Stages of implant installation

  1. Preparation and diagnostics.
    A diagnosis is carried out, the doctor draws up a treatment plan, and selects an implantation system. Carious lesions and gum disease are eliminated. Before implantation of the upper jaw, it is necessary to cure inflammation of the maxillary sinuses.
  2. Bone tissue augmentation.
    If there is a lack of volume, the bone is increased with osteoplastic material. Engraftment lasts 2-6 months. If the clinical situation allows, this stage is combined with implantation.
  3. Implant installation.
    The artificial root is introduced under local anesthesia through an incision, a plug is placed, and the soft tissue is sutured. Osseointegration lasts 2-6 months.
  4. Gum formation.
    After the implant has fused with the bone, the gum above it is cut, the plug is removed and a gum former is installed for 10-14 days.
  5. Prosthetics.
    The former is replaced with a permanent abutment. A crown made of metal ceramics or zirconium dioxide, created from impressions in a dental laboratory, is attached to it.

First lower molar

Average age of teething: 6 years

Average age of root formation: 9-10 years

Average length: 21.0mm

The mandibular first molar erupts earlier than other permanent teeth and most often requires endodontic treatment. It usually has two roots, but sometimes three roots are found, with two canals in the mesial root and one or two canals in the distal root.
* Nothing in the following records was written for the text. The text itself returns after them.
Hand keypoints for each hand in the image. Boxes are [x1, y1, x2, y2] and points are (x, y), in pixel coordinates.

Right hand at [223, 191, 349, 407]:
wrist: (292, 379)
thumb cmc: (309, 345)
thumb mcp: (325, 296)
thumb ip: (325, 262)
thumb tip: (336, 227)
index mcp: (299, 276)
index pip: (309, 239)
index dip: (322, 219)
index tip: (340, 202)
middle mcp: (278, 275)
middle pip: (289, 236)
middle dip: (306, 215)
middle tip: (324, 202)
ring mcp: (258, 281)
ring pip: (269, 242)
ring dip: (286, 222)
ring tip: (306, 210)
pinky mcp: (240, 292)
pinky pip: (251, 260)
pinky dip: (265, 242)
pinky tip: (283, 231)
The distal root is easily accessible for endodontic cavity preparation and mechanical treatment.

The doctor can directly see the opening(s) of the canal. The distal root canals are wider than those of the mesial root. Sometimes the mouth is wider in the buccolingual direction. This indicates the presence of two channels or a slit-like channel with a complex network-like configuration that can complicate cleaning and shaping.

The mesial roots are usually curved, with the greatest curve in the mesiobuccal canal. The orifices of the canals at the bottom of the pulp chamber are usually clearly separated from each other and located buccally and lingually relative to the upper tubercles.
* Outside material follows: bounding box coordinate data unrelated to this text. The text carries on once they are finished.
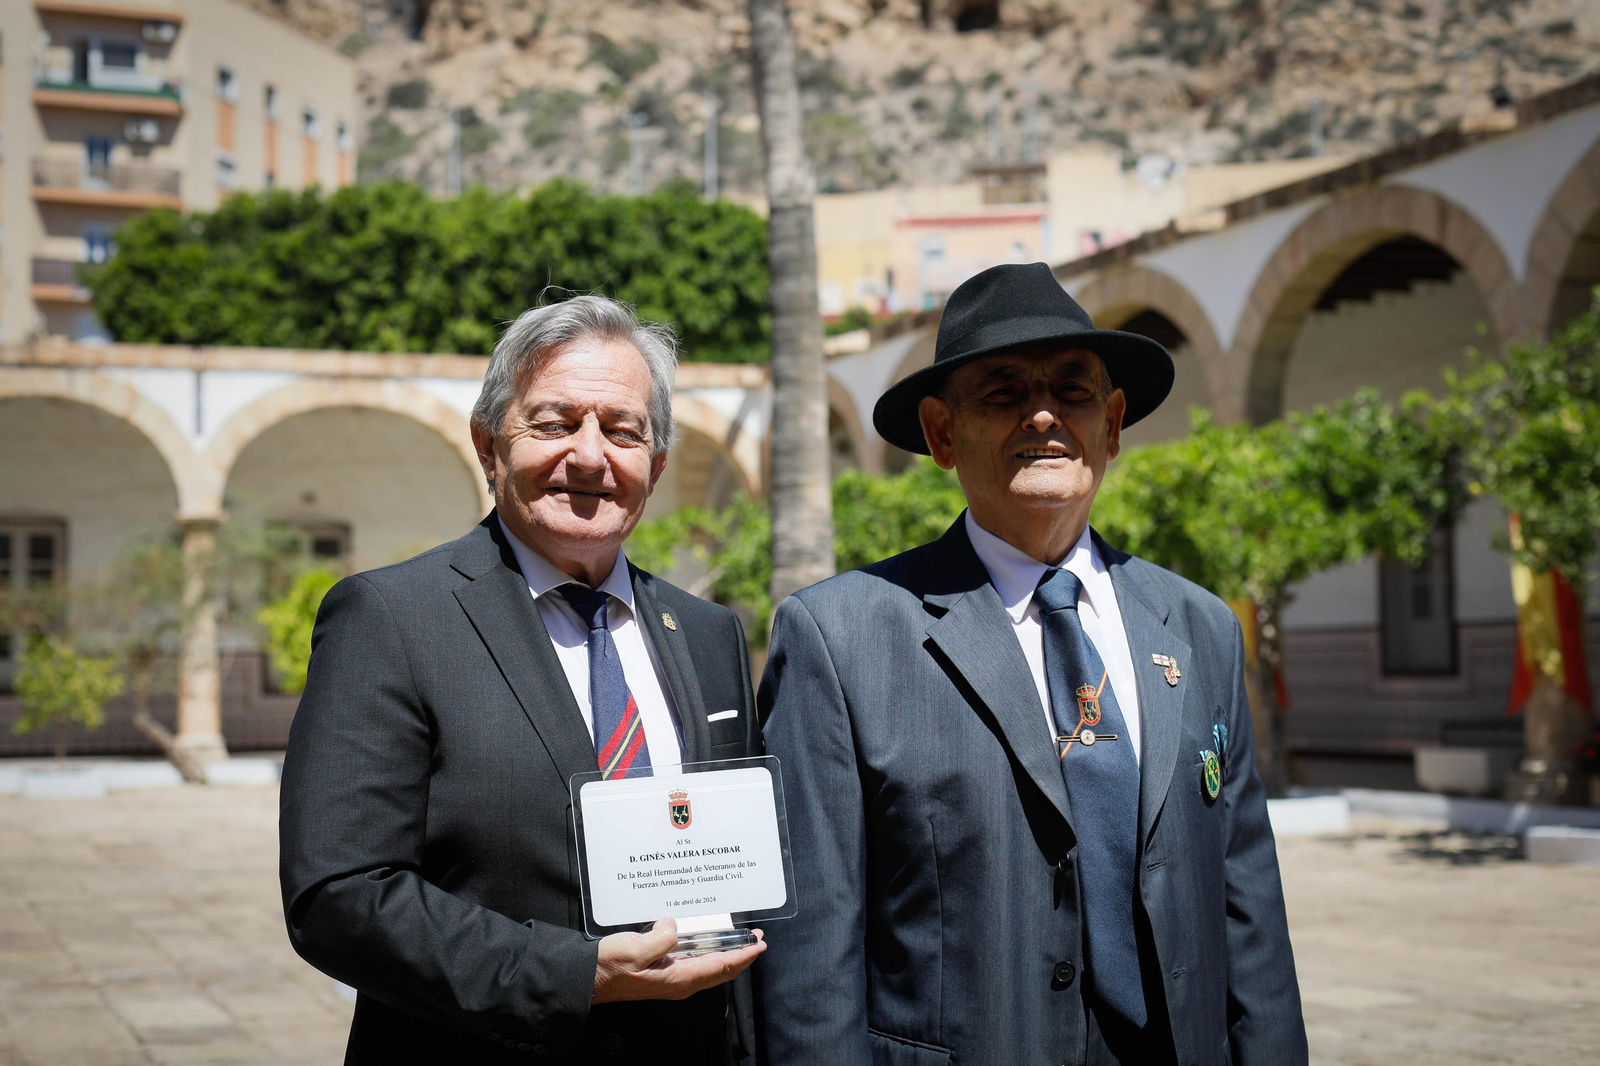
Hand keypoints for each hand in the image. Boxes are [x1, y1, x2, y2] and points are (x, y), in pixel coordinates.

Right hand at [592, 918, 765, 1003]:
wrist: (590, 978)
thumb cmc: (611, 966)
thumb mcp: (637, 949)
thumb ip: (662, 939)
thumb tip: (674, 927)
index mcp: (680, 978)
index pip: (722, 966)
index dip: (744, 955)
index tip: (760, 944)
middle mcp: (681, 982)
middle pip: (721, 970)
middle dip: (742, 955)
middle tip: (756, 939)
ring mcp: (673, 979)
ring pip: (710, 967)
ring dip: (727, 953)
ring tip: (739, 939)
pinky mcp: (665, 973)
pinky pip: (696, 964)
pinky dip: (709, 953)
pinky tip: (708, 942)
The tooth often undergoes extensive filling. It almost always experiences a strong chewing load, so the coronal pulp cavity can be obliterated. It is easiest to identify the mouths of the distal canals.

Then the mouths of the mesial canals are found, which will be located in the above locations in the same horizontal plane.
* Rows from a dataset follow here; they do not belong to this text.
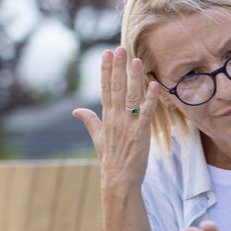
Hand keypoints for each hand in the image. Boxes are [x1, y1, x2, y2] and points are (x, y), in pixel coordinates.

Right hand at [73, 47, 160, 193]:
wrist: (118, 181)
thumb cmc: (110, 160)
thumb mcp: (97, 138)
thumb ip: (89, 121)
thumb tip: (76, 110)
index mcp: (106, 118)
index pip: (105, 89)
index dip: (106, 70)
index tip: (106, 54)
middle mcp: (115, 119)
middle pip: (117, 88)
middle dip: (118, 67)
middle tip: (120, 49)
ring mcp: (128, 126)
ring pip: (131, 97)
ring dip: (134, 78)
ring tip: (136, 60)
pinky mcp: (140, 134)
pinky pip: (146, 113)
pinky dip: (150, 99)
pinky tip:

Since the mouths of the mesial canals lie under the mesial tubercles, they may not be detected during normal cavity preparation. In this case, to determine their location, it is necessary to remove the hard tissue of the tubercle or filling. During access preparation, overhanging molar cusps need to be ground down [15]. Remember that this tooth, like all other lateral teeth, after endodontic treatment requires complete restoration of the entire occlusal surface area. Therefore, to identify anatomical landmarks and orifices, it is better to make a wider access cavity than to skip one or more channels for the sake of “sparing” preparation, which may cause failure.

Skidmore and Bjoradal [11] found that approximately one third of the mandibular first molars examined had four root canals. If there are two canals, “they either remain separate with separate apical foramina, or unite and form a common apical foramen, or communicate with one another by transverse anastomoses partially or completely... If the tooth, instead of the usual triangular shape, had a more rectangular shape, this would allow better vision and explore a possible fourth canal in the distal root.”

In the area of ​​bifurcation of the roots of the lower molars there are several orifices of additional canals [9]. They are usually impossible to clean and shape, and are rarely visible except incidentally on radiographs when they are filled with root cement or heated gutta-percha during treatment. It would be correct to assume that if irrigation solutions tend to clean the canal from protein decomposition products, then the area of ​​root bifurcation in the pulp chamber must be thoroughly cleaned (remove denticles, etc.) so that the solutions can reach the small mouths of the canals.

All infected dentin, leaking fillings, and pulp denticles must be removed before endodontic treatment begins. It is recommended to completely cover the cusps with a restorative structure after endodontic treatment.